Extracted text
++++++++++
The PRISM Source Vocabulary (PSV) Specification, defines a framework of robust metadata elements and controlled vocabularies that can be used to configure federated source content / rich media repositories. Metadata fields and values used in this specification are drawn from the IDEAlliance PRISM 3.0 Metadata and Controlled Vocabulary Specifications. In order to future-proof content, nextPub recommends encoding content using HTML5 tagging enhanced with PRISM-based class semantics.

About the PRISM Source Vocabulary (PSV)

When designing the PRISM Source Vocabulary, the nextPub Working Group was committed to build on existing publishing infrastructures. This meant basing our work on the PRISM (Publishing Requirements for Industry Standard Metadata) Specification which is already in wide use by design-based publishers. Since most major magazine publishers have implemented today's publishing systems based on this robust IDEAlliance metadata specification, it was deemed to be the ideal starting point to build on for the future.

nextPub was also committed to leveraging emerging technologies. Most of the current publishing systems based on PRISM use an XHTML-based content coding scheme that publishers to deliver content to aggregators. But the nextPub Working Group found great limitations in remaining with XHTML and great opportunity to move to HTML5, a semantically-based Vocabulary for HTML and XML /[HTML5/]. HTML5, working in conjunction with CSS3 and JS, provided the support for rich media and interactivity that design-based publishers require for the future.

While some from the content-based publishing world may question the use of HTML5 for encoding magazine article content based on what they view as a limited functionality due to the high degree of structural flexibility and limited hierarchy of HTML5, it is that very flexibility plus the ability to carry semantics on any structure tag that makes HTML5 a perfect fit for design-based content. Because of the high variability of content developed as part of a creative design process, the magic of the dynamic c5 ontent architecture is in the metadata not in the XML structured tagging. In addition PSV adds PRISM semantics to the HTML5 to enhance functionality.
++++++++++
Raw data

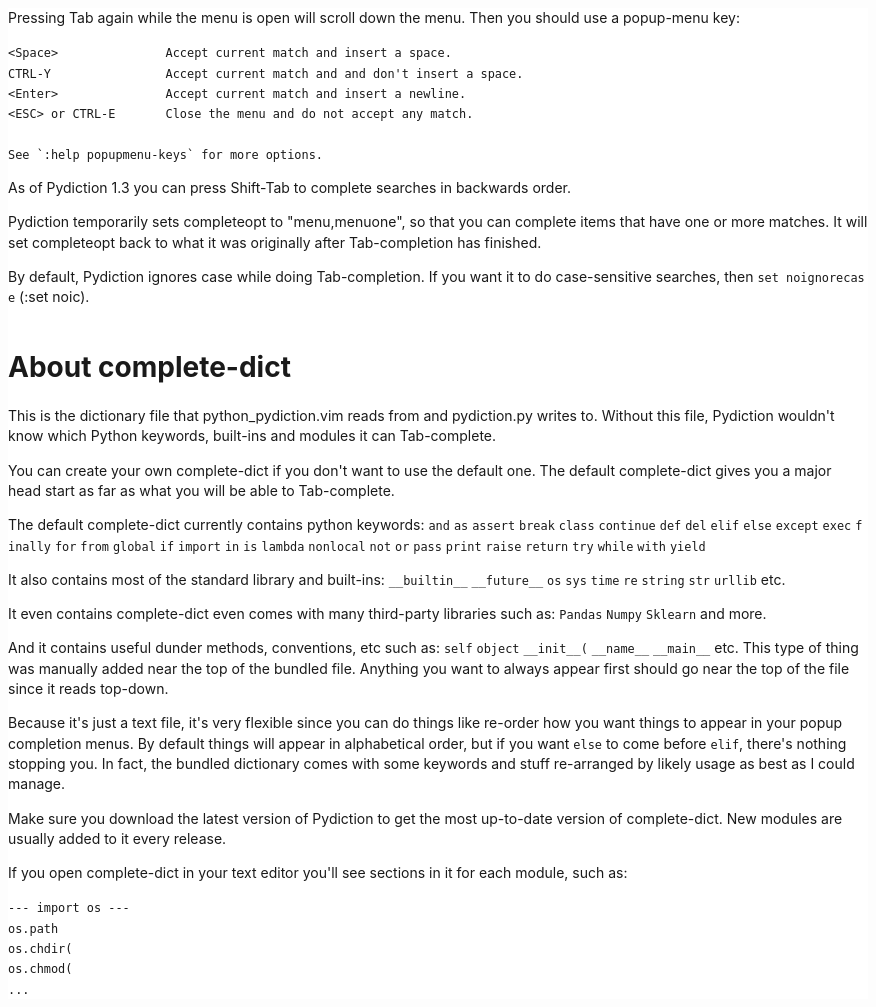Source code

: Pressing Tab again while the menu is open will scroll down the menu. Then you should use a popup-menu key:

    <Space>               Accept current match and insert a space.
    CTRL-Y                Accept current match and and don't insert a space.
    <Enter>               Accept current match and insert a newline.
    <ESC> or CTRL-E       Close the menu and do not accept any match.

    See `:help popupmenu-keys` for more options.

As of Pydiction 1.3 you can press Shift-Tab to complete searches in backwards order.

Pydiction temporarily sets completeopt to "menu,menuone", so that you can complete items that have one or more matches. It will set completeopt back to what it was originally after Tab-completion has finished.

By default, Pydiction ignores case while doing Tab-completion. If you want it to do case-sensitive searches, then `set noignorecase` (:set noic).


About complete-dict
===================
This is the dictionary file that python_pydiction.vim reads from and pydiction.py writes to. Without this file, Pydiction wouldn't know which Python keywords, built-ins and modules it can Tab-complete.

You can create your own complete-dict if you don't want to use the default one. The default complete-dict gives you a major head start as far as what you will be able to Tab-complete.

The default complete-dict currently contains python keywords: `and` `as` `assert` `break` `class` `continue` `def` `del` `elif` `else` `except` `exec` `finally` `for` `from` `global` `if` `import` `in` `is` `lambda` `nonlocal` `not` `or` `pass` `print` `raise` `return` `try` `while` `with` `yield`

It also contains most of the standard library and built-ins:  `__builtin__` `__future__` `os` `sys` `time` `re` `string` `str` `urllib` etc.

It even contains complete-dict even comes with many third-party libraries such
as: `Pandas` `Numpy` `Sklearn` and more.

And it contains useful dunder methods, conventions, etc such as: `self` `object` `__init__(` `__name__` `__main__` etc. This type of thing was manually added near the top of the bundled file. Anything you want to always appear first should go near the top of the file since it reads top-down.

Because it's just a text file, it's very flexible since you can do things like re-order how you want things to appear in your popup completion menus. By default 
things will appear in alphabetical order, but if you want `else` to come before `elif`, there's nothing stopping you. In fact, the bundled dictionary comes with some keywords and stuff re-arranged by likely usage as best as I could manage.

Make sure you download the latest version of Pydiction to get the most up-to-date version of complete-dict. New modules are usually added to it every release.

If you open complete-dict in your text editor you'll see sections in it for each module, such as:

    --- import os ---
    os.path
    os.chdir(
    os.chmod(
    ...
++++++++++
Problem set
**a)** Reproduce the part of the PRISM Source Vocabulary text starting at "The PRISM Source Vocabulary (PSV) Specification, defines" and ending at "PRISM-based class semantics.".
**b)** In the PRISM Source Vocabulary text, list every web technology named in the paragraph beginning "nextPub was also committed to leveraging emerging technologies."
**c)** Pick up the PRISM Source Vocabulary text after its last sentence and keep writing it.

Responses per task
**a)**
The PRISM Source Vocabulary (PSV) Specification, defines a framework of robust metadata elements and controlled vocabularies that can be used to configure federated source content / rich media repositories. Metadata fields and values used in this specification are drawn from the IDEAlliance PRISM 3.0 Metadata and Controlled Vocabulary Specifications. In order to future-proof content, nextPub recommends encoding content using HTML5 tagging enhanced with PRISM-based class semantics.

**b)**
- XHTML
- HTML5
- HTML
- XML
- CSS3
- JS

**c)**
A Flexible Framework

Another principle behind the design of PSV was the requirement for flexibility. Each publisher has their own business models and publishing strategies. So a single, rigidly defined framework will not work for anyone. Rather, the PSV design provides a framework and the building blocks required to implement a dynamic publishing system that can easily be tailored for the business requirements of each publisher. By selecting appropriate PSV metadata building blocks, a publisher can build a federated digital content repository that satisfies their unique business requirements and strategies. And the publisher is free to use any conformant HTML5 to semantically encode source content.

PSV's modular design provides the building blocks for a publisher to implement a dynamic, cross-platform publishing system. PSV can easily be tailored for the business requirements of each publisher. Blocks shown in dark colors are required. These blocks are minimal and include a unique ID for the content object, a specification of the content type (or object type) and of course the HTML5-encoded content.

About Content Types

PSV states that an article is the basic unit of content storage. But it is important to note that we are referring to a generic article rather than a physical article of a magazine. In the early days of PRISM, it could be assumed the unit was an article of a magazine, journal or other serial publication. Now, expanding the scope to cover the broader publishing use cases, the unit-of-content is not so obvious. This is particularly true when advertising material, blog or book content is added to the scope. In order to refine what we mean by the generic term article, the PRISM Content Type Controlled Vocabulary has been developed. A content type identifies the highest-level indicator of the nature of the asset that is tagged. Some content types that describe the unit-of-storage include an advertisement, article, blog entry, book chapter, cover, masthead, introduction and navigational aid.

About Where Used Metadata

The Where Used metadata block allows for usage tracking. Many companies that you think of as magazine publishers are really media companies that own television shows, websites and book content channels. So tracking usage is critical. Key metadata choices for the publisher include tracking content usage by the publication name, its ISBN, ISSN, product code and issue name. PSV allows for tracking the platform and even the device where the content was published. PSV also allows for tracking the section or page of the publication where the content appeared. Altogether, PSV offers nearly 40 optional fields to describe where content was used.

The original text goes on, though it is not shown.